“D” is for Donuts — Physics at Tim Hortons?

D is for Donuts — Physics at Tim Hortons

One of the questions people have asked me most often in the past year (almost to the day, actually) is how I ended up working at Tim Hortons Corporate after studying Physics at university. And I’ll be honest: I’ve wondered that myself. It seems like such a drastic shift, but when you take a step back and look at the journey as a whole, rather than as a trajectory towards a life of academia, it makes a little more sense.

To give you a little bit of background, as I headed into my fourth year at Queen’s in Physics, I was already pretty certain that a career in astrophysics wasn’t for me. For more details on that, pop on over to my “Why I Studied Physics” post. So of course, as all of my friends prepared their grad school applications, I started panicking a little bit. I did some soul-searching, I went to career guidance sessions, I even retook the Career Cruising questionnaire from high school. No dice. Oh, sure, I found some leads, but nothing I was really passionate about.

My biggest problem with the job application process, especially for new grads, is the expectation that you convey your passion for the company and the work as you apply for the position. And a lot of the time, that means stretching the truth a little bit. Am I really passionate about this internship, or that entry-level posting? Probably not. But my cover letter has to make it look like I am, right? I’m a decent professional-style writer, but I hate being insincere. So rather than spamming the world of industry with my résumé, I applied at a couple of places and kept looking for something that would actually make me excited.

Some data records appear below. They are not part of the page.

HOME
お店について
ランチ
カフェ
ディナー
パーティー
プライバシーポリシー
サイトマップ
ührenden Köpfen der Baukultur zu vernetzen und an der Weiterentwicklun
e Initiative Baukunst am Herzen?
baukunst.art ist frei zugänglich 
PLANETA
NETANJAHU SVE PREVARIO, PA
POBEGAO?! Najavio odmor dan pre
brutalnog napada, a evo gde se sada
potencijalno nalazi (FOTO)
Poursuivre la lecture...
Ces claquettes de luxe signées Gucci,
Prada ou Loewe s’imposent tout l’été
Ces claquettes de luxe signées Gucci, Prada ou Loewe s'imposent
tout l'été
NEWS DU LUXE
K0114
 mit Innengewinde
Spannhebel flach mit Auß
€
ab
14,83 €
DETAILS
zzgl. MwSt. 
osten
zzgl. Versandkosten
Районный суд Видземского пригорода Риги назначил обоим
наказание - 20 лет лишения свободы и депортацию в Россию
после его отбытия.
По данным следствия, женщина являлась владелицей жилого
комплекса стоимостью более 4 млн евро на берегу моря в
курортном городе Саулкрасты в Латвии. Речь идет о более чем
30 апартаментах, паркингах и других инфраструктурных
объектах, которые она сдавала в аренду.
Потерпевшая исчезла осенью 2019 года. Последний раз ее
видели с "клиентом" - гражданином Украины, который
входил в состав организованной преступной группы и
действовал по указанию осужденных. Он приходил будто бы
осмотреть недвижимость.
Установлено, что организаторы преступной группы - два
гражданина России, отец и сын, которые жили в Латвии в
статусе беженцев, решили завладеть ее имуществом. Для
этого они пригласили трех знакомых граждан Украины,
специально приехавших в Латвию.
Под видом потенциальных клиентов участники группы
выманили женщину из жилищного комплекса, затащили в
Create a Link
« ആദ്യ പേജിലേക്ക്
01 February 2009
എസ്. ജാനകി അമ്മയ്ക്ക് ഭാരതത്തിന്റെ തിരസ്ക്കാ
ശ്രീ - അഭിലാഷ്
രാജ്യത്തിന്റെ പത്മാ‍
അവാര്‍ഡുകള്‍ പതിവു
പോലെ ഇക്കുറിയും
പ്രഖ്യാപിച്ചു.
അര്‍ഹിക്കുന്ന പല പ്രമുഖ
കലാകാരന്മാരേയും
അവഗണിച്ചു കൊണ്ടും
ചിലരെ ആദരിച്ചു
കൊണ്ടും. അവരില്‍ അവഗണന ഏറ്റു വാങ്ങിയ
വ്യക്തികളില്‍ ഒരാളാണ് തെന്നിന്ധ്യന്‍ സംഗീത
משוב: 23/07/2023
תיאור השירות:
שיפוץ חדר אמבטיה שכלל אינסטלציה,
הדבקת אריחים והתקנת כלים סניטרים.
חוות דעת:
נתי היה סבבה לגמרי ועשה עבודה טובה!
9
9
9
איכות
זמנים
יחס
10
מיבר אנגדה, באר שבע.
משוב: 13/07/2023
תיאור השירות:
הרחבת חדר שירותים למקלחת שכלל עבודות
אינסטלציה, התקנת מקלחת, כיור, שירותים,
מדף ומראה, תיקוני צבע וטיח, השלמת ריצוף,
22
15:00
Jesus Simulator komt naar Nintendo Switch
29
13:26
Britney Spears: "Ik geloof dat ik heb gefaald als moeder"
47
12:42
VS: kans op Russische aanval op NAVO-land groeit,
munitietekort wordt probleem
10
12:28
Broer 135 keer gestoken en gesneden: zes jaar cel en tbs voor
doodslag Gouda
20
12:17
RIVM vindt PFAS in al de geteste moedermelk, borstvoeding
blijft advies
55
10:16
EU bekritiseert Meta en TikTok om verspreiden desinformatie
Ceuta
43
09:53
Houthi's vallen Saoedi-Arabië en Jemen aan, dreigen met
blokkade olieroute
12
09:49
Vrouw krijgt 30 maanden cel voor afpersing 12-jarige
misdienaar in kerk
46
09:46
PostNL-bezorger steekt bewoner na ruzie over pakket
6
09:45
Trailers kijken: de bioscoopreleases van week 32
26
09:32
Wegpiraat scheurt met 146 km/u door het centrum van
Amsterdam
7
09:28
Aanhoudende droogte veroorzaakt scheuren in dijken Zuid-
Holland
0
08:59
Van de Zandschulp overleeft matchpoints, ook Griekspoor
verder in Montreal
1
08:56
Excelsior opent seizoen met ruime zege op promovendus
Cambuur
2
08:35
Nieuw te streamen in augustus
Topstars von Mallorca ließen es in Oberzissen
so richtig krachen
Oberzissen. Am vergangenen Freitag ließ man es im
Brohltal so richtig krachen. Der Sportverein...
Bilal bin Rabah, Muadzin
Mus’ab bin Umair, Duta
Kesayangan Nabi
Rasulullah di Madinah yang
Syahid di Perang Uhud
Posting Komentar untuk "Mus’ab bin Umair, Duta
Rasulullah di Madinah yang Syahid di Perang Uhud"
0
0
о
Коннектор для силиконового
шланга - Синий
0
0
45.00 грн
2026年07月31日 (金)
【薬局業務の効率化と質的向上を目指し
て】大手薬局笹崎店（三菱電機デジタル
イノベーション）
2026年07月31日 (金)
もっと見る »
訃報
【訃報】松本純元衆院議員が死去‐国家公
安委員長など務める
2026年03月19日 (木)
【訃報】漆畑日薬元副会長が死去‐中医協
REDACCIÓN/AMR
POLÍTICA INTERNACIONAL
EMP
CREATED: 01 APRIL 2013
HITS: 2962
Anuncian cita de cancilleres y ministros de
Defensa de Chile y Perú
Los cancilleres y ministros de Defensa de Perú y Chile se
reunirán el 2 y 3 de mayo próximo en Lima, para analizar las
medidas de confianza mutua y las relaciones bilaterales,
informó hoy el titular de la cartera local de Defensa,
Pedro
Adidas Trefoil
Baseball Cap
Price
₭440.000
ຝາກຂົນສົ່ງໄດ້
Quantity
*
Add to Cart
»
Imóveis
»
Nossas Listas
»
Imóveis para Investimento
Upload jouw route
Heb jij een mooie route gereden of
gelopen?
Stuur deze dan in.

I stumbled across the posting for the Tim Hortons Leadership Development Program on TalentEgg. In fact, I think I was actually scrolling though every single posting for new grads on the site at that time, since I simply couldn’t choose the job categories to which I should narrow my search. There were four things about the description that stood out to me:

  1. It was a business new grad program that wasn’t limited to only Commerce students. I had only found a couple of programs that were openly recruiting Science majors.
  2. The assignment was open-ended by design, allowing you to try out multiple departments without having to commit to a single role when applying. In fact, students who were only trained and willing to work in a single field weren’t encouraged to apply. All I knew at this point was that I was thinking about trying out the business world, but how was I supposed to choose between Marketing, Finance, and all of those other fields, when I didn’t even know what half of them were?
  3. There was a huge focus on meritocracy. Now, a lot of people hear that word and immediately think “cutthroat competition”. But my interpretation was, “Awesome! It’s just like school! But you get paid!” So that’s how that happened.
  4. It was Tim Hortons. If you’ve read my top ten Tims products post, you’ll know that I’m slightly obsessed. Tim Hortons was a staple of my childhood, my favourite hangout in high school, and my source of pure joy in university. And while I have absolutely zero desire to work in food service, I could see myself working for a brand that I loved and making it better, in one way or another.

Plus the opportunity for free Tims. There’s that.

So I applied on line, thinking, Who knows?

When it came time for the interview process, I was pretty dissuaded by my competition. Most of the other candidates were business majors with business work experience and business…suave, you know what I mean? Not to mention that while every other candidate was dressed in full black or navy suits, I was wearing a flowery blouse and tan dress pants, and I felt I stuck out like a sore thumb (even though I probably didn’t).

But lo and behold, here I am today, still working for Tim Hortons as a graduate of the Leadership Development Program. And I’m in the Restaurant Technology department, which is a pretty good fit, if I do say so myself. Am I enjoying my work now? For sure! What’s next for my career? As I said before: Who knows?

So that’s how I got to where I am today: by pure indecision. And a love for Tim Hortons.

What unexpected turns have you taken in your career?